April 26, 2018

Researchers Studying Antibiotic Resistant Bacteria

Scientists at Duke Medicine and UC San Francisco (UCSF) are going to oversee a nationwide research program about antibacterial resistance. The study will focus on methicillin-resistant Staphylococcus aureus (MRSA) and E. coli. The federal grant is from the National Institute of Allergy and Infectious Diseases (NIAID), part of the National Institutes of Health (NIH).

AntibioticsResearchers will manage a clinical research agenda about antibacterial resistance, which has been identified as one of the leading threats to human health. Dr. Vance Fowler Jr., professor of medicine at Duke and one of the two principal investigators said, “antibacterial resistance is an incredibly complex problem because of a convergence of issues: a dwindling pipeline of new products to treat infections, and a growing threat of antibiotic-resistant bacteria.”

NIAID also created the Antibacterial Resistance Leadership Group, which will “identify, prioritize, execute, and disseminate clinical research on antibiotic resistance.” Proposals for research projects will be reviewed and funded based on how that research matches up with NIAID’s priorities.

Food Poisoning Bulletin has been covering the problem of antibiotic-resistant bacteria in our food supply for a long time. This problem is growing, as factory farms use antibiotics in a non therapeutic way to improve growth, and as bacteria evolve in response to these drugs.

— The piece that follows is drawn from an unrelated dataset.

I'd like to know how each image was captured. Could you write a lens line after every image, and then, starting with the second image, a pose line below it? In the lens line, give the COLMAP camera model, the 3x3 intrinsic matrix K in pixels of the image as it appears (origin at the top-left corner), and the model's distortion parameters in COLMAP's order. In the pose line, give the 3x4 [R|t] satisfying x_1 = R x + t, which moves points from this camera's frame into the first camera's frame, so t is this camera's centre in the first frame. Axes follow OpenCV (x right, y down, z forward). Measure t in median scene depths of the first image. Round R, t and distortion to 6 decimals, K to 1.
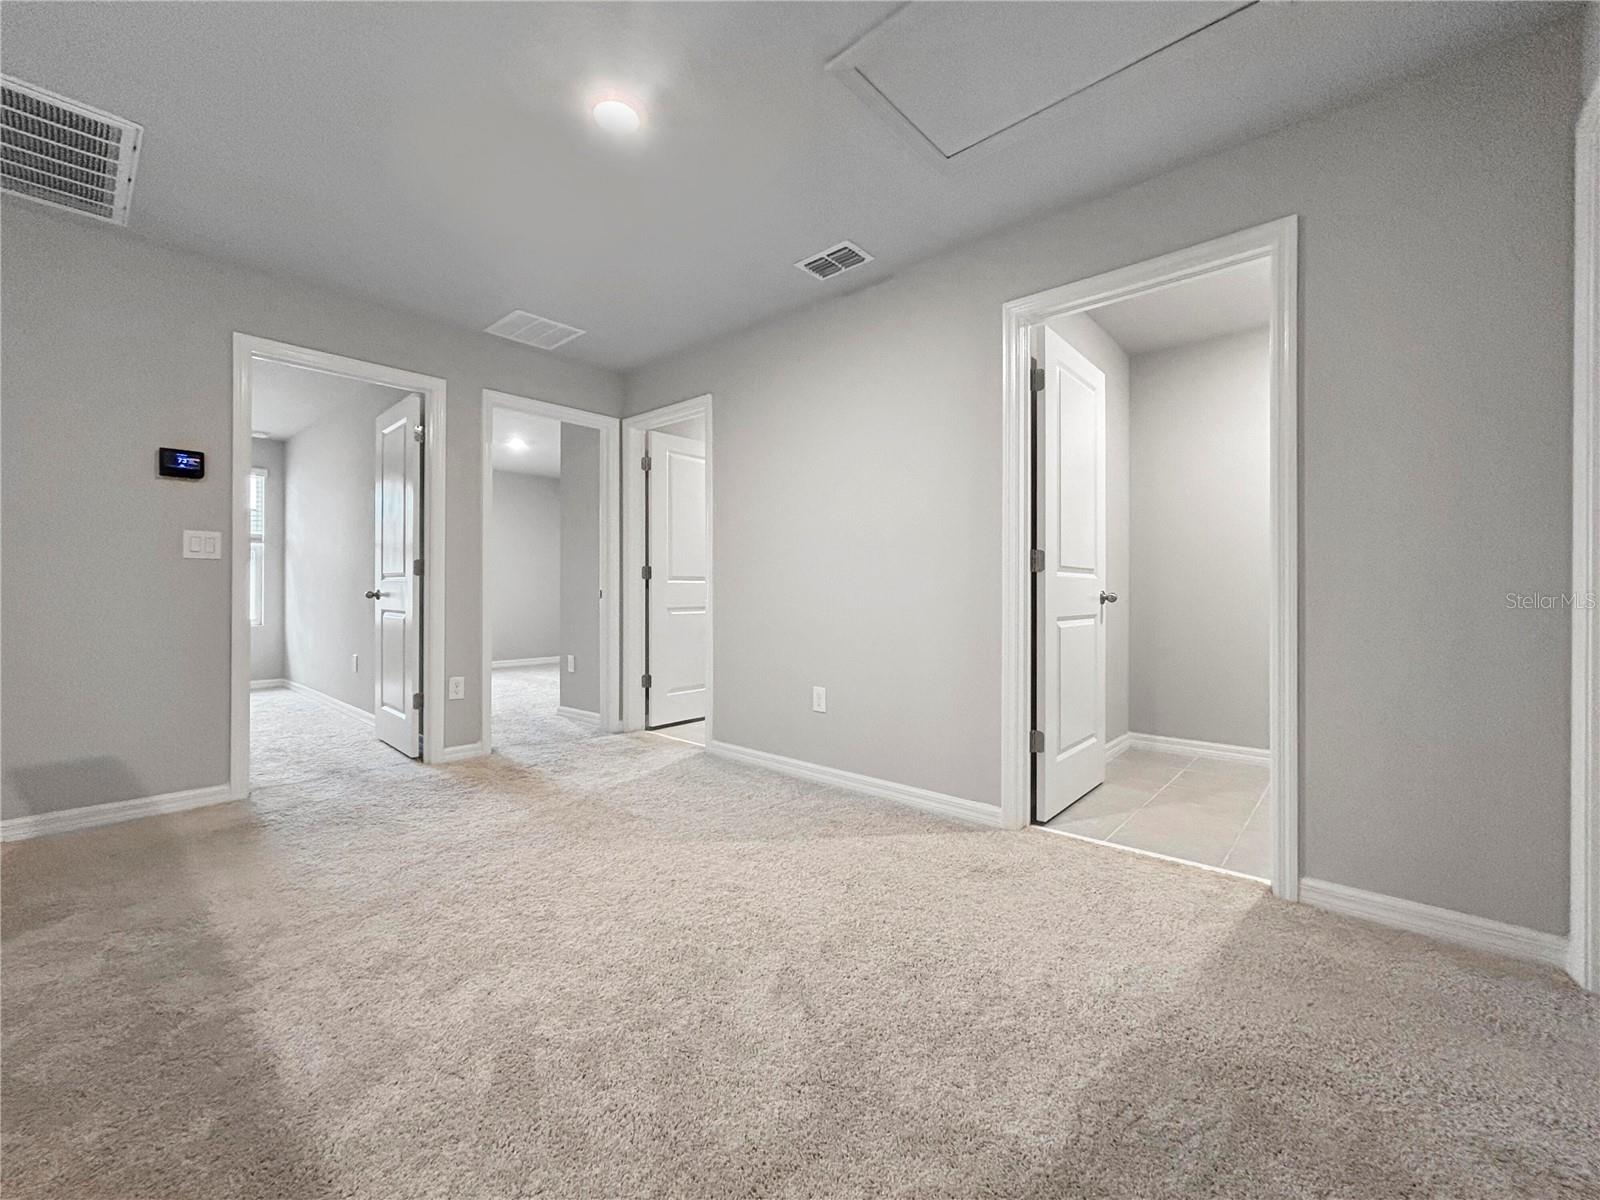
lens RADIAL K [[656.6, 0, 798.3], [0, 656.6, 590.5], [0, 0, 1]] dist [0.002378, 0.000293]
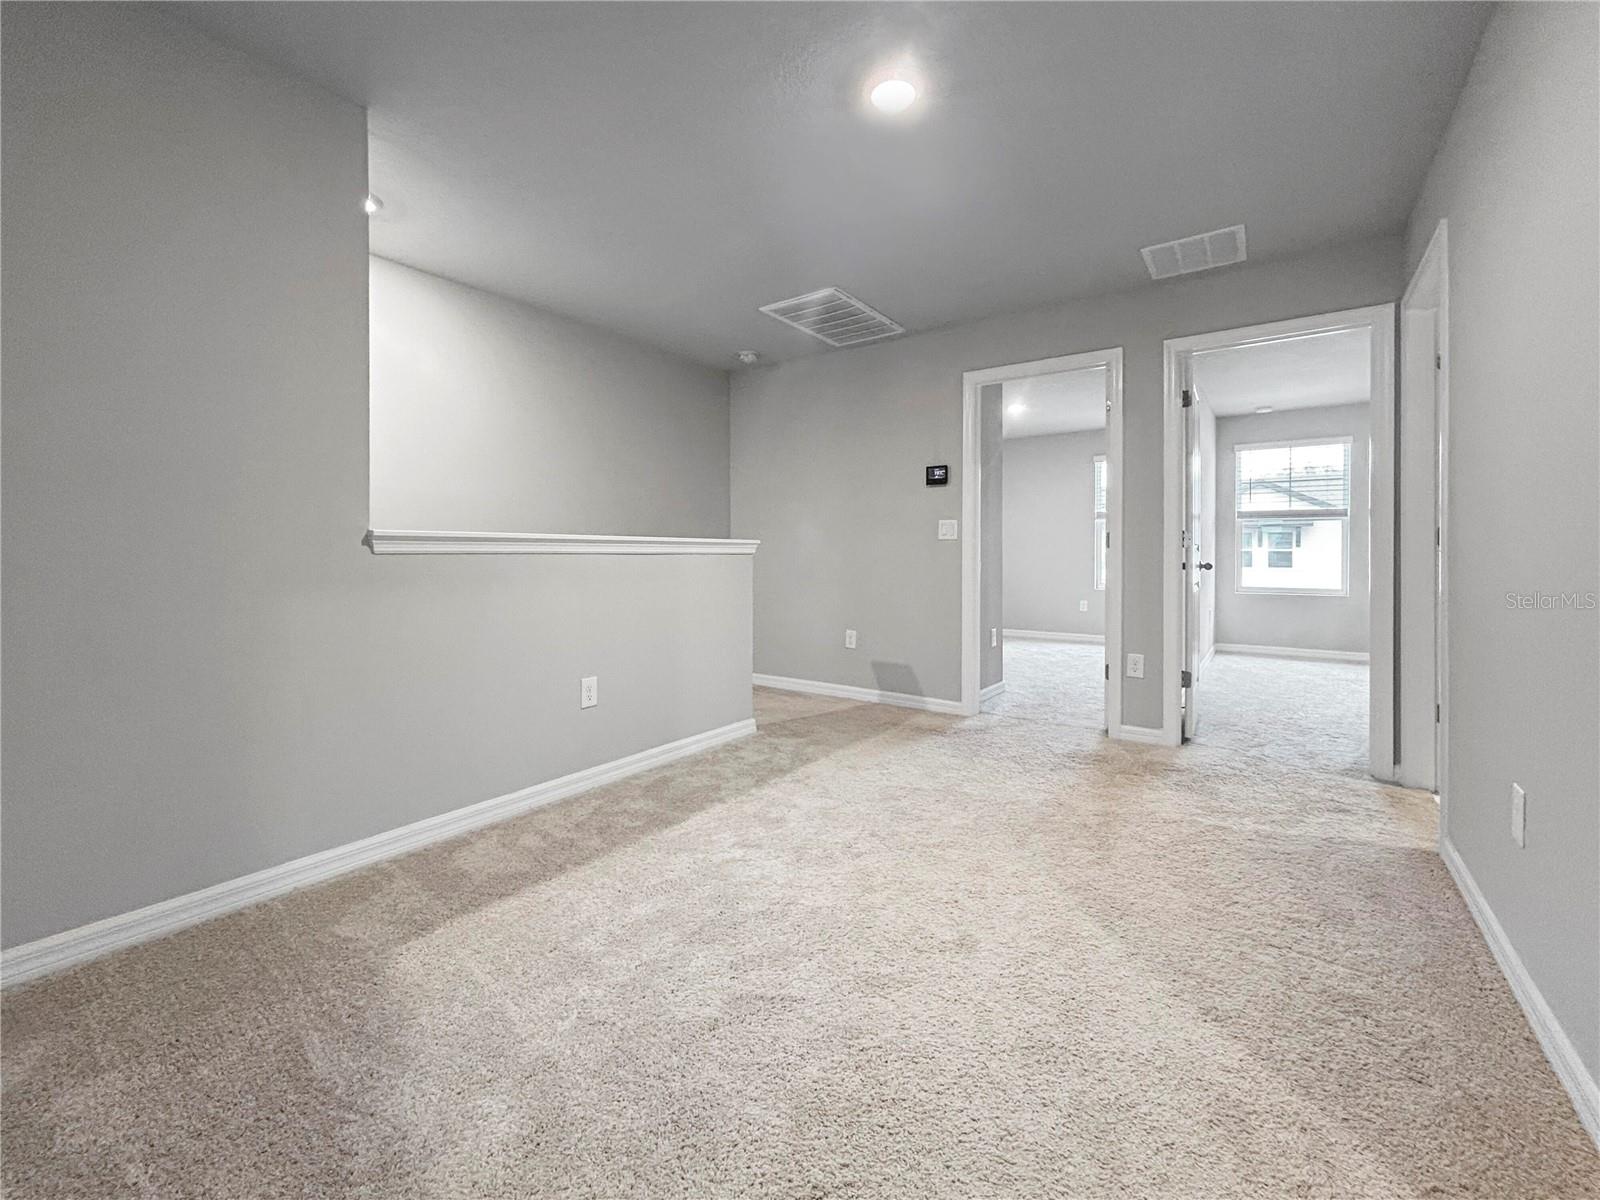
lens RADIAL K [[656.6, 0, 798.3], [0, 656.6, 590.5], [0, 0, 1]] dist [0.002378, 0.000293]
pose [[0.097386, 0.048362, -0.994071, 0.482793], [0.001053, 0.998813, 0.048696, -0.009088], [0.995246, -0.005789, 0.097219, 0.547000]]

The research will focus on gram-negative bacteria, such as E. coli, gram-positive bacteria, such as MRSA, stewardship and infection control, and devices and diagnostics. Dr. Henry Chambers, professor of medicine at UCSF and chief of the Division of Infectious Diseases at San Francisco General Hospital and Trauma Center said, “for most bacterial infections, our diagnostic strategies are still fundamentally the same as they were 100 years ago. We’re still isolating, culturing, and identifying bacteria that have been grown from a clinical sample. Reducing the time to knowledge would have the dual benefit of improving care for individual patients, but on a broader scale can serve to reduce the need for unnecessary antibiotics.”